The bill strengthens confidentiality and judicial protections for incarcerated persons' attorney–client electronic communications, but does so at the cost of added taxpayer-funded administration, risk of internal mishandling, and potential prosecutorial staffing and case-management complications.
Incarcerated people (including those with disabilities) keep confidential attorney–client electronic communications that are not subject to routine monitoring, preserving legal advice and defense preparation.
Government access to retained communications is limited by procedural safeguards (requirement of a warrant and approval from a U.S. Attorney or AAG), reducing the risk of unauthorized searches.
Courts may suppress evidence obtained in violation of access rules, providing a judicial remedy that helps protect defendants' rights and deter improper government searches.
Taxpayers may bear increased storage, security, and administrative costs because the Bureau of Prisons will retain privileged contents until an incarcerated person’s release.
Permitting the Bureau of Prisons to retain privileged communications creates risk of accidental disclosure or misuse by staff, which could harm defendants' cases and privacy.
Requiring U.S. Attorney/AAG review and banning participating prosecutors from related prosecutions could create conflicts, staffing burdens, and case-assignment complications that slow investigations.
Based on analysis of 2 sections of legislative text.
Requires DOJ/BOP to ensure privileged attorney-client electronic messages in federal prisons are excluded from monitoring and are subject to strict retention and warrant-based access rules.

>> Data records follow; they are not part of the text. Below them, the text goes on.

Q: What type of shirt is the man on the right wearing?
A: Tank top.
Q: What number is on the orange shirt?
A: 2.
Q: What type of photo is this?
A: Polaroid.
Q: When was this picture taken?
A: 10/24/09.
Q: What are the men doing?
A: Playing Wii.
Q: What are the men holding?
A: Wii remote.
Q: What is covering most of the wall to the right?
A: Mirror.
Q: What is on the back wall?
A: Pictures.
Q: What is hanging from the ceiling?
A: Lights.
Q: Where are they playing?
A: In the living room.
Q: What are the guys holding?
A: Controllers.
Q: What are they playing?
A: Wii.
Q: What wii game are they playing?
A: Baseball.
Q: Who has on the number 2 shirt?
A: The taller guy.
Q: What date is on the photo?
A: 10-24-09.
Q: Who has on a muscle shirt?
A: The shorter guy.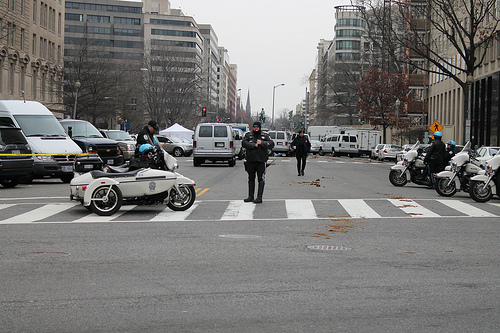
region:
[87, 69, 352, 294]
This is a street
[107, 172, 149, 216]
This is a motorcycle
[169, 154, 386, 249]
This is a crosswalk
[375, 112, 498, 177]
This is a sign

Introduced February 11, 2026 by Madeleine Dean · Last progress February 11, 2026
Requires the Attorney General and Bureau of Prisons to create or modify federal prison electronic messaging systems so that the contents of privileged attorney-client electronic communications are excluded from monitoring and protected from routine government review. The Attorney General must act within 180 days; privileged communications remain subject to attorney-client privilege (including the crime-fraud exception) and may be retained for the incarcerated sender’s access, while government or law enforcement access is tightly limited and generally requires a warrant plus senior departmental approval.